In various studies, Edge has clearly outperformed Chrome and others in the area of security. Edge is also there by default for Windows-based servers, which makes it doubly appealing to SysAdmins.

Given the high propensity for users to get themselves in trouble, it is probably worth the complaints just to make Edge the company norm – and save yourself some headaches later on.

Faster performance

Chrome used to be the undisputed champion of browser speed, but unfortunately it has been weighed down by new features and a string of endless extensions. Meanwhile, Microsoft has been leveraging its edge (pun intended) as both the browser and operating system developer.

Now, the gap between Chrome and Edge is barely noticeable. Depending on the study you’re reading, Edge or Chrome may lead over each other by a minute amount.

Read aloud pages

This handy feature was introduced with the Fall Creators Update. Edge can read any webpage aloud, which is super handy when you have a long article to read, but your eyes have given up for the day. You can change the voice, too, so it’s not monotonous – choose between Microsoft David, Zira, or Mark.

On-page answers

Honestly, this is one of the best features. Have you ever read a webpage and come across an unfamiliar term? It’s a pain to copy the term, open up a tab, and then Google what it is. With Edge, you just highlight and right-click the text to ask Cortana about what it is. A panel just appears at the right with the definition.

Reading mode

You’re going to read the news, but it’s filled with ads and auto-play videos which are, frankly, quite annoying. Reading view does away with these annoyances, accessible easily from the book icon next to the address bar.

You can still see the photos, but all the other clutter is gone. Basically, it’s like reading a newspaper.

Clutter free

One of the reasons people love Chrome is that it’s clutter free, and IE was the exact opposite. Edge has gone with the minimalistic approach, throwing anything necessary but unessential under the Menu > Settings > Advanced Settings section.

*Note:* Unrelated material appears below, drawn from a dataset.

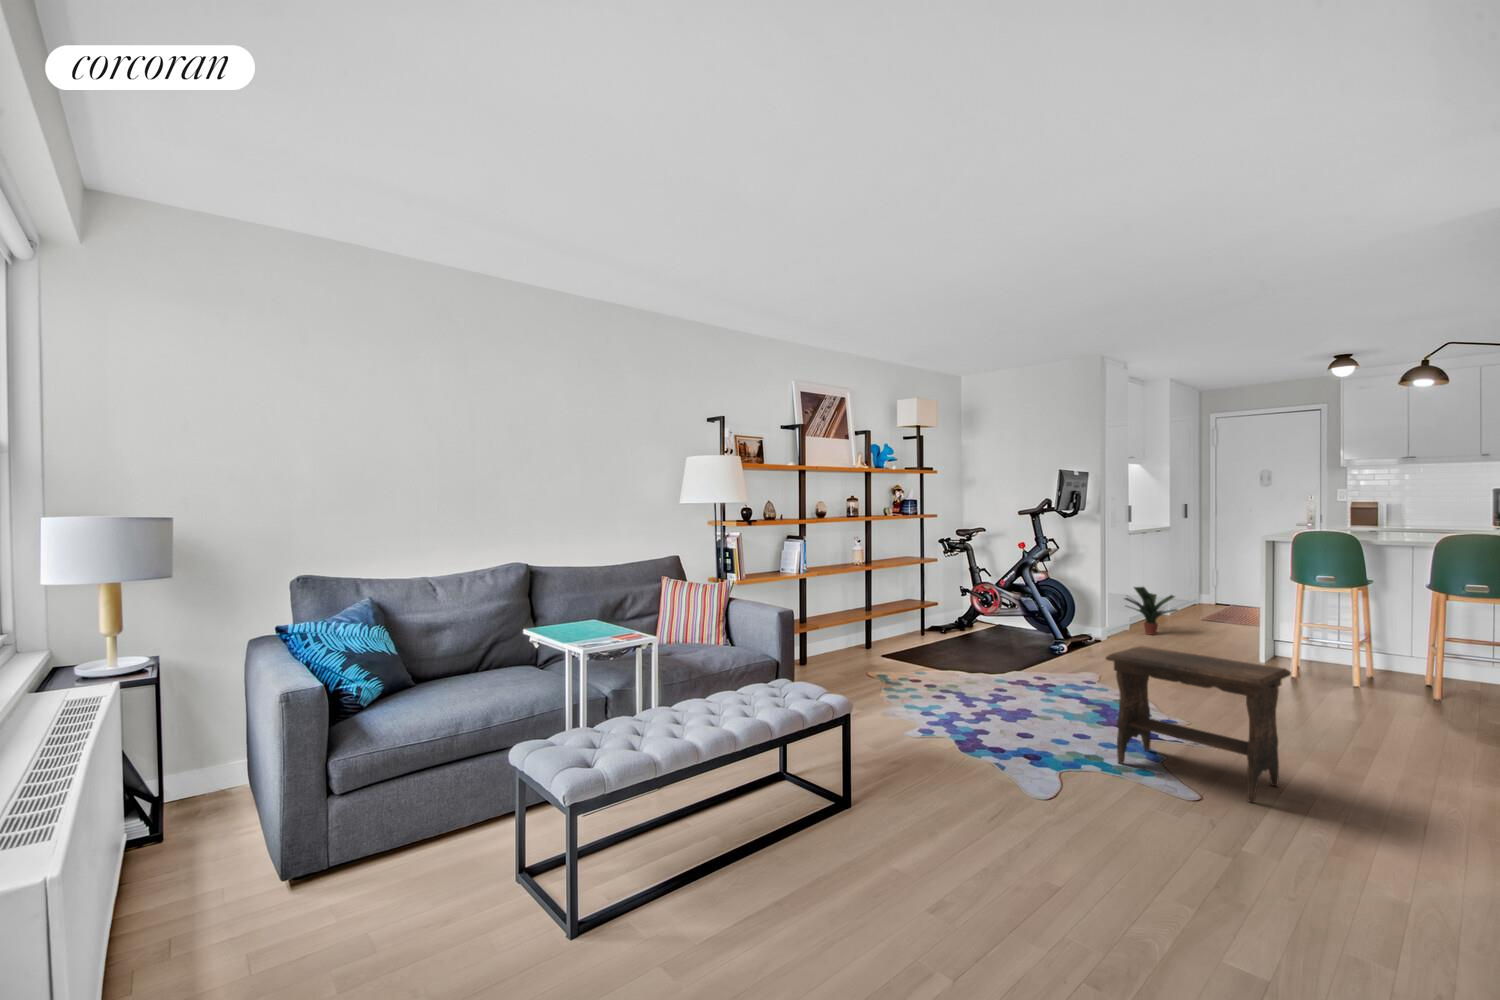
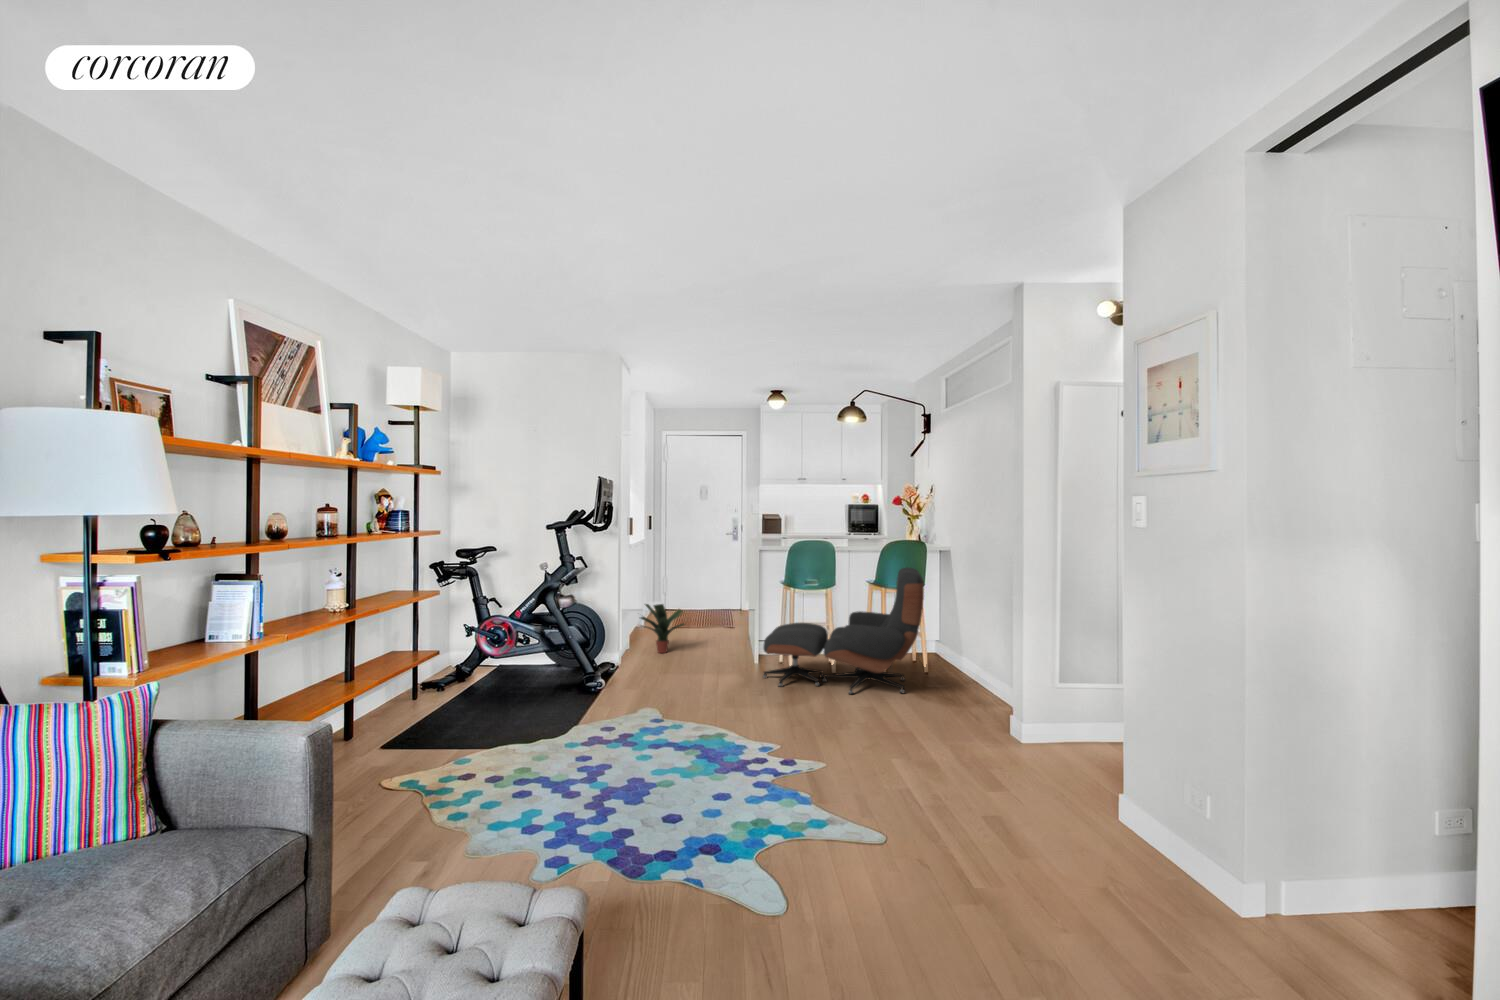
lounge chair: none [1228,562,1470,707] -> present [763,567,924,694]
footstool: present [1106,646,1291,803] -> none [787,687,952,845]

On the flip side, it now has a lot more extension support than it did at launch, allowing you to add or use what you need from the App menu, like Grammarly, Pocket, AdBlock, LastPass, 1Password, Office Online and more.

Phishing protection

Microsoft Edge runs in a sandbox, meaning it doesn’t have access to any systems that it shouldn’t. Basically, this stops malicious entities getting control of your PC from your browser.

So what about tricking the user? Well, Edge got top marks from NSS Labs for defending against SEM (Socially engineered malware) and phishing attacks. While Edge got 92.3%, Chrome got 74.5% and Firefox got 61.1%.

That is a massive difference, and one that SysAdmins should not ignore. It’s easy to change a browser, but it’s not easy to clean a system (unless you’ve got some backups handy).

Many more aspects

There are honestly more reasons than can be reasonably fitted into a single article. Easy sharing buttons, a design more supportive of multiple tab opening, customizable start page, coding support, and the ability to continue sessions from mobile devices are all definite perks/

The take-away? Give Edge a try and see if it’s worth replacing your existing browsers with it. However, the benefits to security and the anti-phishing features should really speak for themselves.